AVAILABLE RECORDS
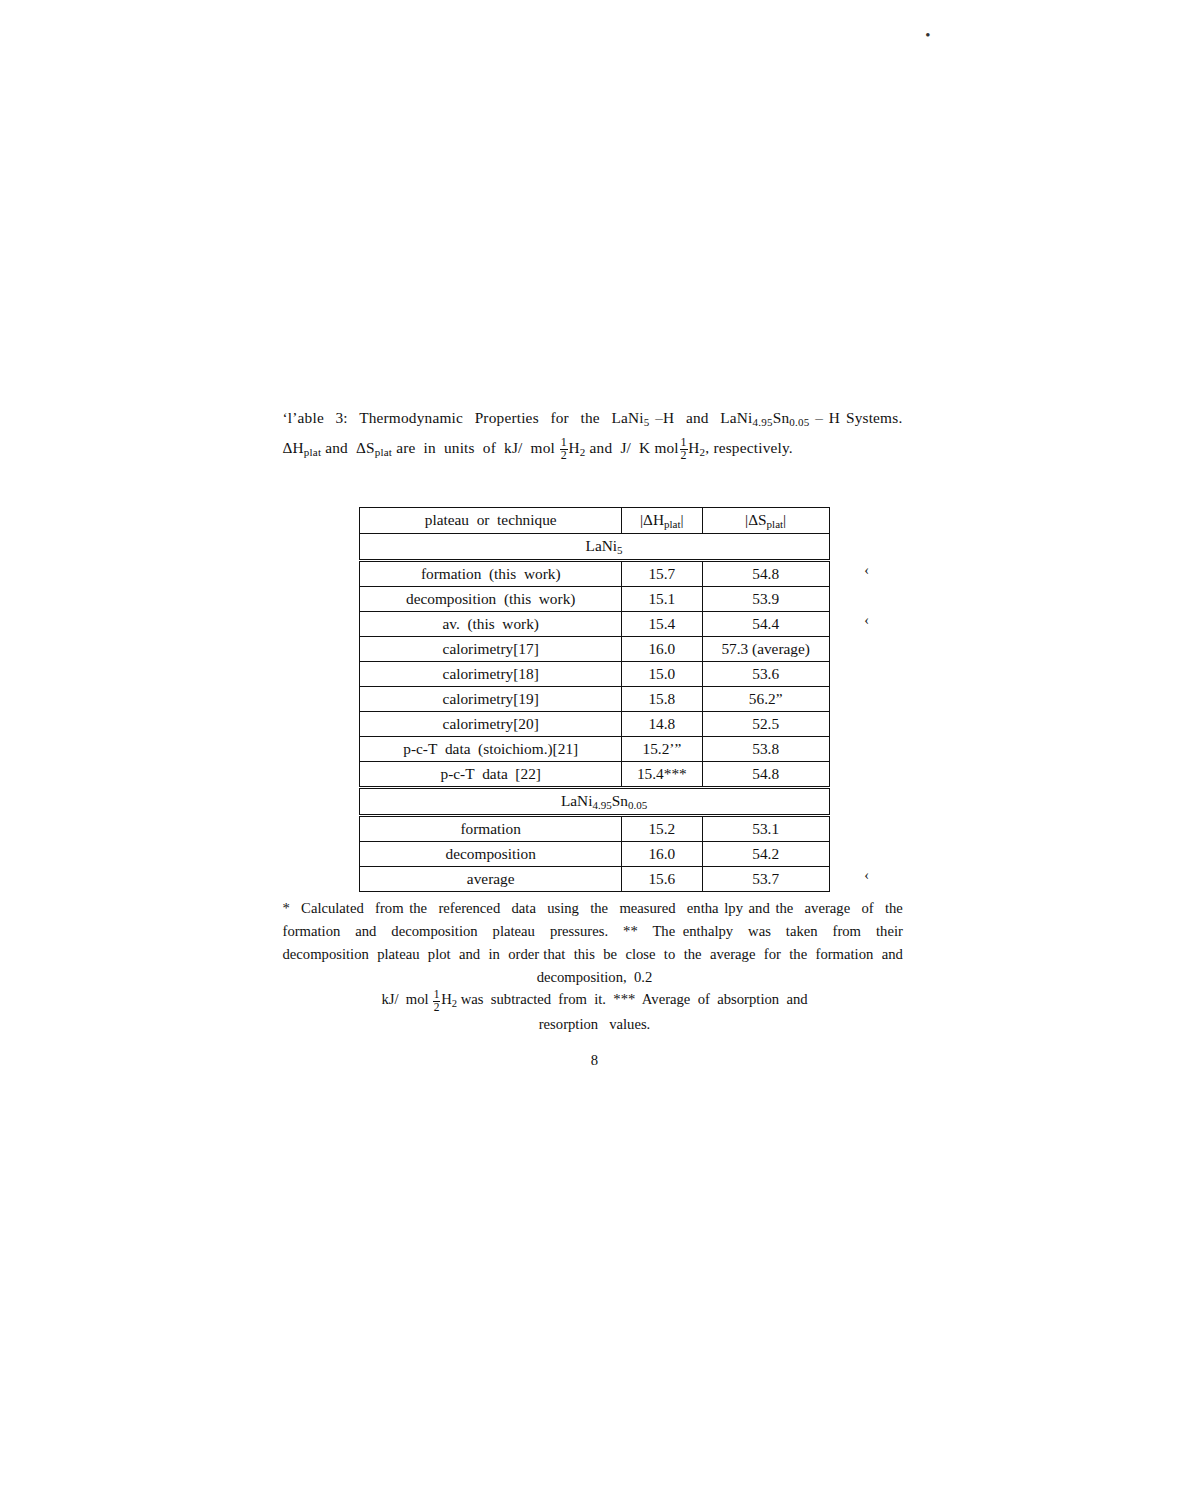•
‘l’able 3: Thermodynamic Properties for the LaNi5 –H and LaNi4.95Sn0.05 – H Systems. ΔHplat and ΔSplat are in units of kJ/ mol 12 H2 and J/ K mol12 H2, respectively.
| plateau or technique | / ΔH plat / | / ΔS plat / |
| --- | --- | --- |
| LaNi 5 |
| formation (this work) | 15.7 | 54.8 |
| decomposition (this work) | 15.1 | 53.9 |
| av. (this work) | 15.4 | 54.4 |
| calorimetry[17] | 16.0 | 57.3 (average) |
| calorimetry[18] | 15.0 | 53.6 |
| calorimetry[19] | 15.8 | 56.2” |
| calorimetry[20] | 14.8 | 52.5 |
| p-c-T data (stoichiom.)[21] | 15.2’” | 53.8 |
| p-c-T data [22] | 15.4*** | 54.8 |
| LaNi 4.95 Sn 0.05 |
| formation | 15.2 | 53.1 |
| decomposition | 16.0 | 54.2 |
| average | 15.6 | 53.7 |
* Calculated from the referenced data using the measured entha lpy and the average of the formation and decomposition plateau pressures. ** The enthalpy was taken from their decomposition plateau plot and in order that this be close to the average for the formation and decomposition, 0.2 kJ/ mol 12 H2 was subtracted from it. *** Average of absorption and
resorption values.
8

PROBLEM REQUIREMENTS
Working through the entries above, copy every line in which "average" is found.

ANSWER BELOW
| calorimetry[17] | 16.0 | 57.3 (average) |
| average | 15.6 | 53.7 |
* Calculated from the referenced data using the measured entha lpy and the average of the formation and decomposition plateau pressures. ** The enthalpy was taken from their decomposition plateau plot and in order that this be close to the average for the formation and decomposition, 0.2 kJ/ mol 12 H2 was subtracted from it. *** Average of absorption and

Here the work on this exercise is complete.